Please find every line in the records below that contains the word "orientación", matching case exactly, and copy each of those lines.

════════

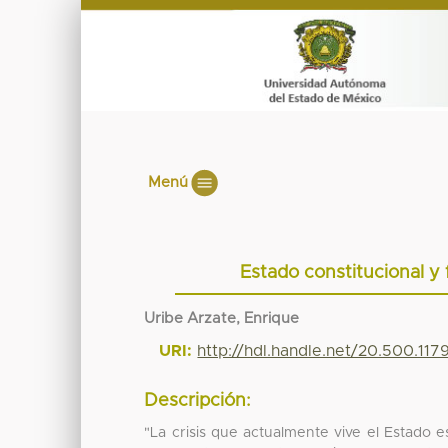
Menú
Estado constitucional y 
Uribe Arzate, Enrique
URI:
http://hdl.handle.net/20.500.11
Descripción:
"La crisis que actualmente vive el Estado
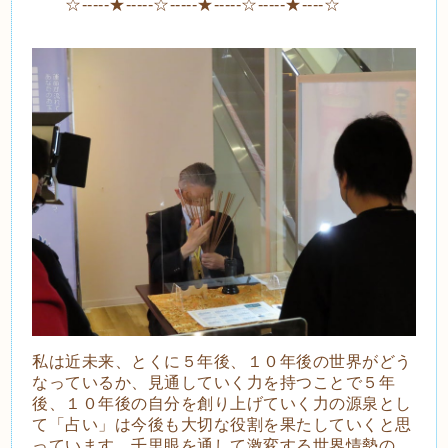
☆-----★-----☆-----★-----☆-----★----☆
私は近未来、とくに５年後、１０年後の世界がどう
なっているか、見通していく力を持つことで５年
後、１０年後の自分を創り上げていく力の源泉とし
て「占い」は今後も大切な役割を果たしていくと思
っています。千里眼を通して激変する世界情勢の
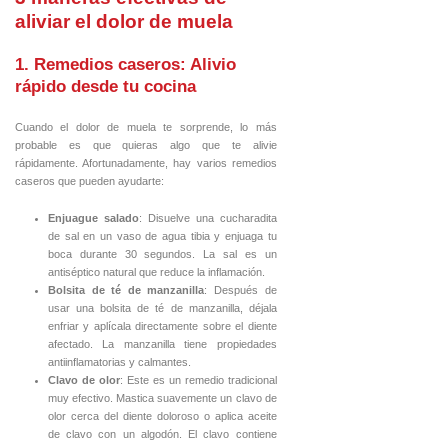
aliviar el dolor de muela
1. Remedios caseros: Alivio
rápido desde tu cocina
Cuando el dolor de muela te sorprende, lo más
probable es que quieras algo que te alivie
rápidamente. Afortunadamente, hay varios remedios
caseros que pueden ayudarte:
Enjuague salado
: Disuelve una cucharadita
de sal en un vaso de agua tibia y enjuaga tu
boca durante 30 segundos. La sal es un
antiséptico natural que reduce la inflamación.
Bolsita de té de manzanilla
: Después de
usar una bolsita de té de manzanilla, déjala
enfriar y aplícala directamente sobre el diente
afectado. La manzanilla tiene propiedades
antiinflamatorias y calmantes.
Clavo de olor
: Este es un remedio tradicional
muy efectivo. Mastica suavemente un clavo de
olor cerca del diente doloroso o aplica aceite
de clavo con un algodón. El clavo contiene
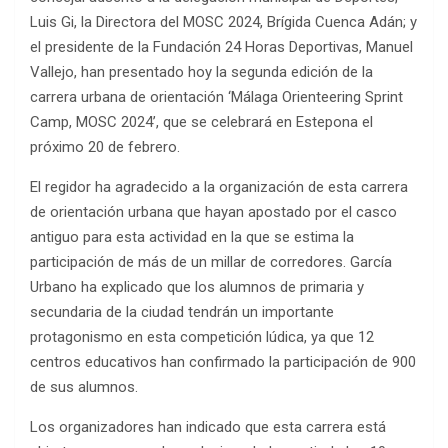
Luis Gi, la Directora del MOSC 2024, Brígida Cuenca Adán; y
el presidente de la Fundación 24 Horas Deportivas, Manuel
Vallejo, han presentado hoy la segunda edición de la
carrera urbana de orientación ‘Málaga Orienteering Sprint
Camp, MOSC 2024’, que se celebrará en Estepona el
próximo 20 de febrero.
El regidor ha agradecido a la organización de esta carrera
de orientación urbana que hayan apostado por el casco
antiguo para esta actividad en la que se estima la
participación de más de un millar de corredores. García
Urbano ha explicado que los alumnos de primaria y
secundaria de la ciudad tendrán un importante
protagonismo en esta competición lúdica, ya que 12
centros educativos han confirmado la participación de 900
de sus alumnos.
Los organizadores han indicado que esta carrera está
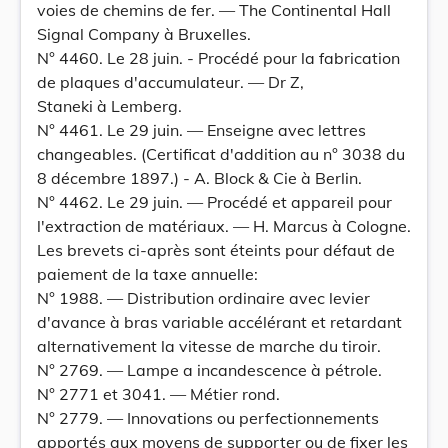
voies de chemins de fer. — The Continental Hall
Signal Company à Bruxelles.
N° 4460. Le 28 juin. - Procédé pour la fabrication
de plaques d'accumulateur. — Dr Z,
Staneki à Lemberg.
N° 4461. Le 29 juin. — Enseigne avec lettres
changeables. (Certificat d'addition au n° 3038 du
8 décembre 1897.) - A. Block & Cie à Berlin.
N° 4462. Le 29 juin. — Procédé et appareil pour
l'extraction de matériaux. — H. Marcus à Cologne.
Les brevets ci-après sont éteints pour défaut de
paiement de la taxe annuelle:
N° 1988. — Distribution ordinaire avec levier
d'avance à bras variable accélérant et retardant
alternativement la vitesse de marche du tiroir.
N° 2769. — Lampe a incandescence à pétrole.
N° 2771 et 3041. — Métier rond.
N° 2779. — Innovations ou perfectionnements
apportés aux moyens de supporter ou de fixer les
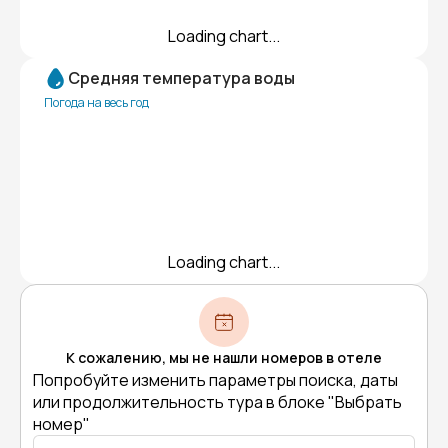
Loading chart...
Средняя температура воды
Погода на весь год
Loading chart...
К сожалению, мы не нашли номеров в отеле
Попробуйте изменить параметры поиска, даты
или продолжительность тура в блоке "Выбрать
номер"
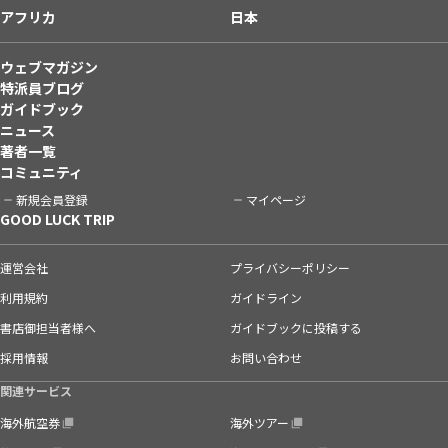
アフリカ
日本
ウェブマガジン
特派員ブログ
ガイドブック
ニュース
著者一覧
コミュニティ
新規会員登録
マイページ
GOOD LUCK TRIP
運営会社
プライバシーポリシー
利用規約
ガイドライン
書店御担当者様へ
ガイドブックに投稿する
採用情報
お問い合わせ
関連サービス
海外航空券
海外ツアー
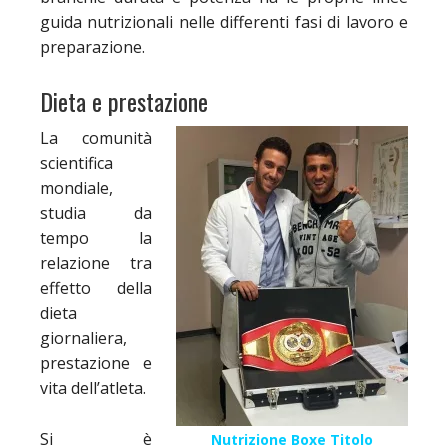
guida nutrizionali nelle differenti fasi di lavoro e
preparazione.
Dieta e prestazione
La comunità
scientifica
mondiale,
studia da
tempo la
relazione tra
effetto della
dieta
giornaliera,
prestazione e
vita dell’atleta.
Si è
Nutrizione Boxe Titolo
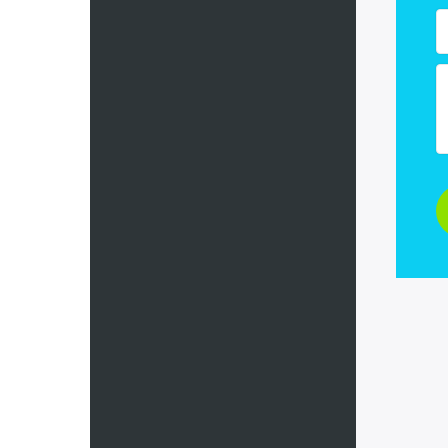
Черногори
Чехия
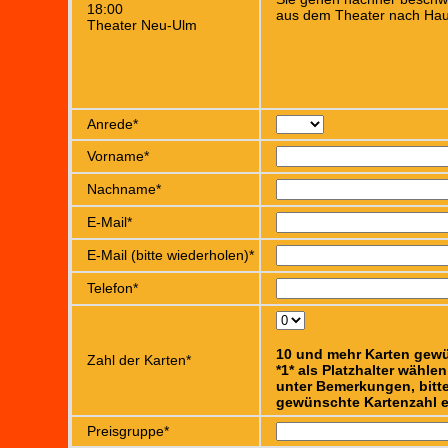
18:00
aus dem Theater nach Hau
Theater Neu-Ulm
Anrede*
Vorname*
Nachname*
E-Mail*
E-Mail (bitte wiederholen)*
Telefon*
10 und mehr Karten gew
Zahl der Karten*
*1* als Platzhalter wähle
unter Bemerkungen, bitte
gewünschte Kartenzahl e
Preisgruppe*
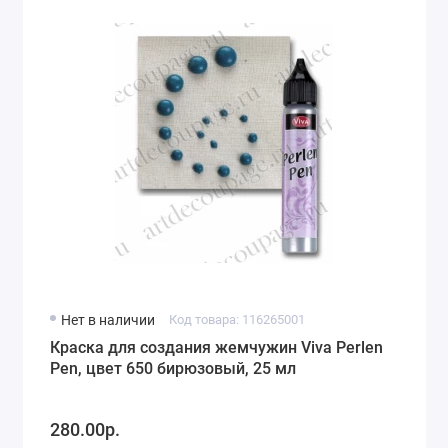
Нет в наличии
Код товара: 116265001
Краска для создания жемчужин Viva Perlen
Pen, цвет 650 бирюзовый, 25 мл
280.00р.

════════

Written response:
carrera urbana de orientación ‘Málaga Orienteering Sprint
de orientación urbana que hayan apostado por el casco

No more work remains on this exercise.